The White House dismissed Richardson’s initiative. “While we appreciate Ambassador Richardson’s efforts, this release was negotiated by current U.S. officials with Swiss assistance,” a senior U.S. official told me. The Administration also rejected Zarif’s overture as propaganda. “We never believed that those public comments of Mr. Zarif were very serious,” the Administration official told reporters. “The proper way to deal with these sorts of negotiations was through established diplomatic channels, either in talks directly with the United States or going through our protecting power, the Swiss,” he said. Zarif flew to Zurich to pick up Soleimani. He tweeted a picture of the two on his plane flying back to Tehran.
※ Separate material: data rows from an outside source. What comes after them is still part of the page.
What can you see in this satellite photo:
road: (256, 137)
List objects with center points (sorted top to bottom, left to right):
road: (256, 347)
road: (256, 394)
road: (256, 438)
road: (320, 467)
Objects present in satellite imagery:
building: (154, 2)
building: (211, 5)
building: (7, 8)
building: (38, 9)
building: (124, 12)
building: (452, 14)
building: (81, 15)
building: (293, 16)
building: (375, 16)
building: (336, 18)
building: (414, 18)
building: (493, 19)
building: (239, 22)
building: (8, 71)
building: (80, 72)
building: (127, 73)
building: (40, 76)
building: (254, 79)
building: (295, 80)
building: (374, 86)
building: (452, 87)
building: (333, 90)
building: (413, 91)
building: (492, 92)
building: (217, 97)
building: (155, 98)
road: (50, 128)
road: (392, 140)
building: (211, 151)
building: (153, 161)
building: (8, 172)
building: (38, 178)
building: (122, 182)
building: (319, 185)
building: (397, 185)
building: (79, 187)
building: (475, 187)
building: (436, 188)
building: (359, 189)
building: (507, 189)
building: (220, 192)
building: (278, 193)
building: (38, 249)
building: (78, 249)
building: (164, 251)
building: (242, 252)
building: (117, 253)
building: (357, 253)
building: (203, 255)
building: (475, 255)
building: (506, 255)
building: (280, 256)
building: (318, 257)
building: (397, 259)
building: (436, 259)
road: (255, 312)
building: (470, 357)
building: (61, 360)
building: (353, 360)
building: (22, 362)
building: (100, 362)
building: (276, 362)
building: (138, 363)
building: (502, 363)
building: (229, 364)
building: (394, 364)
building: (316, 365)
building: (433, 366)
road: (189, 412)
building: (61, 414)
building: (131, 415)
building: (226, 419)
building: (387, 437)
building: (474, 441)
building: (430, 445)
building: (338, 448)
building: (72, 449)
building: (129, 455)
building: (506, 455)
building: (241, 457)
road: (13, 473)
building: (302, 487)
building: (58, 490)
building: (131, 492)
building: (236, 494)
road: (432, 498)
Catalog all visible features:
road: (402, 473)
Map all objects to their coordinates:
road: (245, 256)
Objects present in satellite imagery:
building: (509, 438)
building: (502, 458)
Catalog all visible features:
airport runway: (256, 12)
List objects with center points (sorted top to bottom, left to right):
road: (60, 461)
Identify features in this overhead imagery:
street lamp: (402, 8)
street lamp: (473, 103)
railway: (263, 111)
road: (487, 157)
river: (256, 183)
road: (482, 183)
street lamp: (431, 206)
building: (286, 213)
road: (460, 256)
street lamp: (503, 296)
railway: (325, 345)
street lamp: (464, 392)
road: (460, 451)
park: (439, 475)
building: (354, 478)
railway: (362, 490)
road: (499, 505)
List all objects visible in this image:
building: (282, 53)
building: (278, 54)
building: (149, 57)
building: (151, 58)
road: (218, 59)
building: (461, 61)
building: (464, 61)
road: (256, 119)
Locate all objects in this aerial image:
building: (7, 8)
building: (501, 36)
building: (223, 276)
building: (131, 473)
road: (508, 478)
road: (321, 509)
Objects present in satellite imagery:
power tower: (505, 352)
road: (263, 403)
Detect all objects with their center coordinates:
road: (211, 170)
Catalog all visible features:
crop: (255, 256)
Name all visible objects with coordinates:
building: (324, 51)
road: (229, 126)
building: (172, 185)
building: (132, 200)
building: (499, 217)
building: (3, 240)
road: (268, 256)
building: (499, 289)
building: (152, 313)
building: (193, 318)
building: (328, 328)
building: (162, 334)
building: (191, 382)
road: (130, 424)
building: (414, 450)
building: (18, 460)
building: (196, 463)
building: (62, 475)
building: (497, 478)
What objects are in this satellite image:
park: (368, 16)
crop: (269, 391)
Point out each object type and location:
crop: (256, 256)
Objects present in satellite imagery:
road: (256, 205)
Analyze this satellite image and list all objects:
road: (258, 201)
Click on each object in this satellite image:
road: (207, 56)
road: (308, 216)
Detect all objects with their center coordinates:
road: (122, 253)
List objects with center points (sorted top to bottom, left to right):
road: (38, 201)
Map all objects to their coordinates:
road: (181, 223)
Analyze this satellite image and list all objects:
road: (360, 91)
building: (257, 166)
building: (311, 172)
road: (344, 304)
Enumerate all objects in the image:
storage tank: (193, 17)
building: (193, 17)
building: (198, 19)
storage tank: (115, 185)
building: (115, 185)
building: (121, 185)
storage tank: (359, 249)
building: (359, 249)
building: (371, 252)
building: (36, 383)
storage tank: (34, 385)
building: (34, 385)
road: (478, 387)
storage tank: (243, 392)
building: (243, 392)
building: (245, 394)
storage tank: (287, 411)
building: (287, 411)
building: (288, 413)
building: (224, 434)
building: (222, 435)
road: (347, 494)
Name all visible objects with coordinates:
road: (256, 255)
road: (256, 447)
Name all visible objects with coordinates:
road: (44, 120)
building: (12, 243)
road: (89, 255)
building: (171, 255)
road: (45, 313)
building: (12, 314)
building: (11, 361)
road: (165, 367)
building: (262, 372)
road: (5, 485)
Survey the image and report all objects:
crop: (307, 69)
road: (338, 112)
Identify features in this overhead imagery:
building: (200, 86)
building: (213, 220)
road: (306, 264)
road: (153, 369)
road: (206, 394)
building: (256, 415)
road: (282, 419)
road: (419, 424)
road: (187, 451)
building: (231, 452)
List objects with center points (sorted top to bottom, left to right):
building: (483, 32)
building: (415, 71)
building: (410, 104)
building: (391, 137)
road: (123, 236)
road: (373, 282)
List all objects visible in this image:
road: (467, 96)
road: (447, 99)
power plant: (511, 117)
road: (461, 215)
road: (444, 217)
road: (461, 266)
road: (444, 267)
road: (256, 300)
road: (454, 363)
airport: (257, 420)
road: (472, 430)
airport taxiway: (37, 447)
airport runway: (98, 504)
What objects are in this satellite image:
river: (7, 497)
On Saturday afternoon, Trump called the exchange “a great thing for Iran.” He told reporters, “I think it was great to show that we can do something. It might have been a precursor as to what can be done.” The Administration official said he was hopeful that Wang’s release was a sign that Iran is “willing to come to the table” to negotiate other flash points, including its nuclear program, missile tests, and role in other Middle Eastern countries. Both the United States and Iran have sought engagement, even as their differences have deepened.

Ali Vaez, the director of the Iran project at the International Crisis Group, said that the exchange was a reason for optimism, although it is only one step in dealing with forty years of hostage dramas and tensions with Iran. “It’d be wrong to overestimate the possibilities that the exchange could create, but it’d also be wrong to underestimate its promise,” Vaez told me. “It constitutes a very positive step, because it’s the first time under the Trump Administration that Iran and the U.S. have agreed on anything.”

This piece has been updated to include comments by Lenny Franco.